Генерал внимательно прочел радиограмму, достал из сейфа пачку карт и выбрал нужный ему лист. Это была обычная военно-топографическая немецкая карта. В правом верхнем углу листа жирным красным карандашом была написана крупно цифра 3. От всех обычных карт эту карту отличало только то, что на ней простым черным карандашом, от руки, была нанесена пронумерованная сетка. Генерал расстелил лист на столе и, взяв в руки сообщение майора Лосева, повторил:

— Лист третий, координаты шестьдесят два дробь сто восемь. Посмотрим.

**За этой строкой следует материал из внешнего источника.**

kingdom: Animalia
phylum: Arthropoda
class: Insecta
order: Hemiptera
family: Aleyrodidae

На пересечении шестьдесят второй и сто восьмой линий на карте был обозначен маленький городок и фигурным шрифтом, употребляемым на немецких картах для пунктов с населением не более двадцати пяти тысяч, напечатано: «Борнбург». Через город проходила линия железной дороги и автострада. Промышленного значения городок не имел.

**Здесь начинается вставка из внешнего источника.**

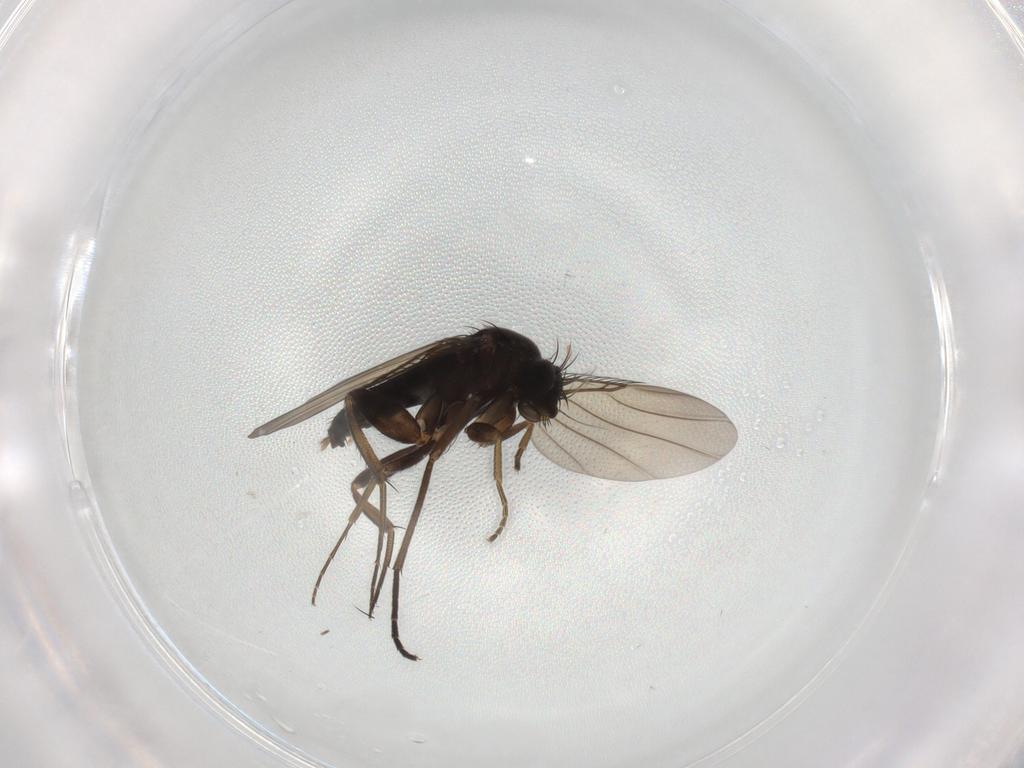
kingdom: Animalia
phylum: Arthropoda
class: Insecta
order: Diptera
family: Phoridae
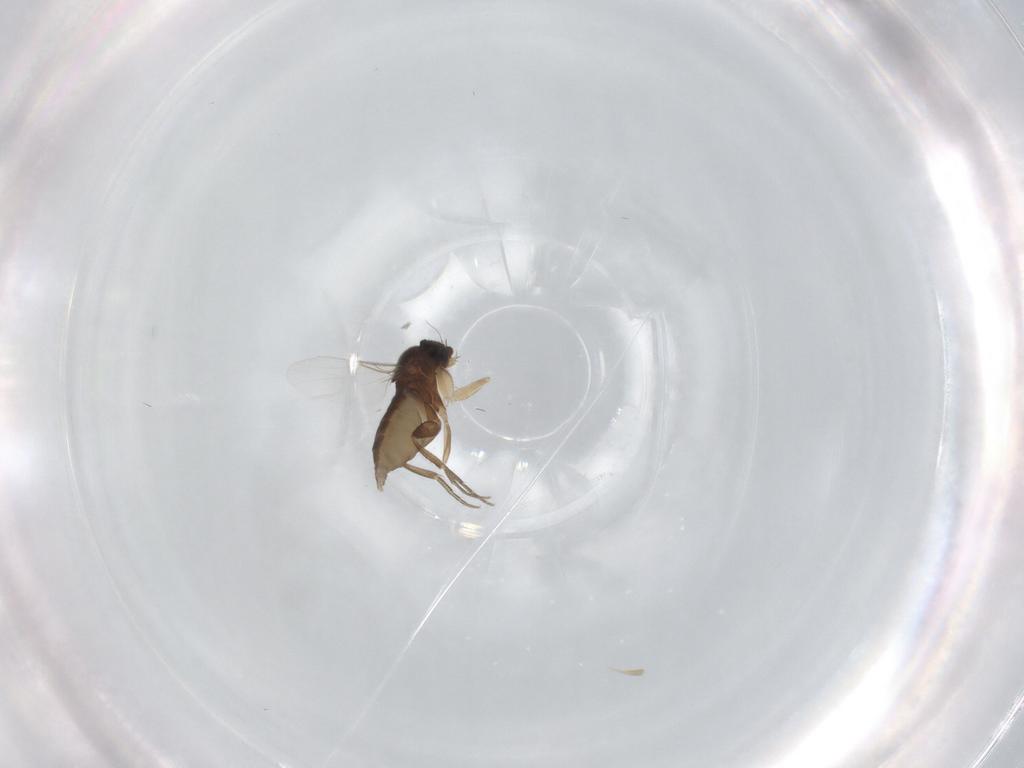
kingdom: Animalia
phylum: Arthropoda
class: Insecta
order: Diptera
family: Phoridae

Генерал и подполковник молча вглядывались в изображенные на карте окрестности Борнбурга. Густая зеленая краска, покрывавшая всю центральную часть листа, говорила, что вокруг Борнбурга много лесов. Бледные линии горизонталей рассказывали о том, что значительная часть борнбургских лесов раскинулась на холмах в двести-триста метров высотою. В десяти-пятнадцати километрах на север от Борнбурга расстилались обширные болотистые равнины, окруженные такими же, поросшими лесом, холмами.

— Нет тут никакого города Грюнманбурга, даже поселка такого нет, — унылым голосом проговорил Черкасов. От его радужного настроения не осталось и следа.

— На этой карте нет, — задумчиво произнес генерал. — Хотя вернее всего, Грюнманбурга нет ни на одной самой точной карте мира. Но майор Лосев прав. Грюнманбург где-то здесь. Не случайно год назад фашисты в этом районе построили мощную теплоэлектроцентраль. Как по-вашему, Семен Пантелеевич, для чего понадобилась нашим врагам электроэнергия именно здесь? Ведь крупных заводов, шахт или рудников поблизости нет. — Генерал взглянул на Черкасова и сам же ответил ему: — Для Грюнманбурга, только для Грюнманбурга. Больше ни для чего. Да, место для Города зеленых людей самое подходящее.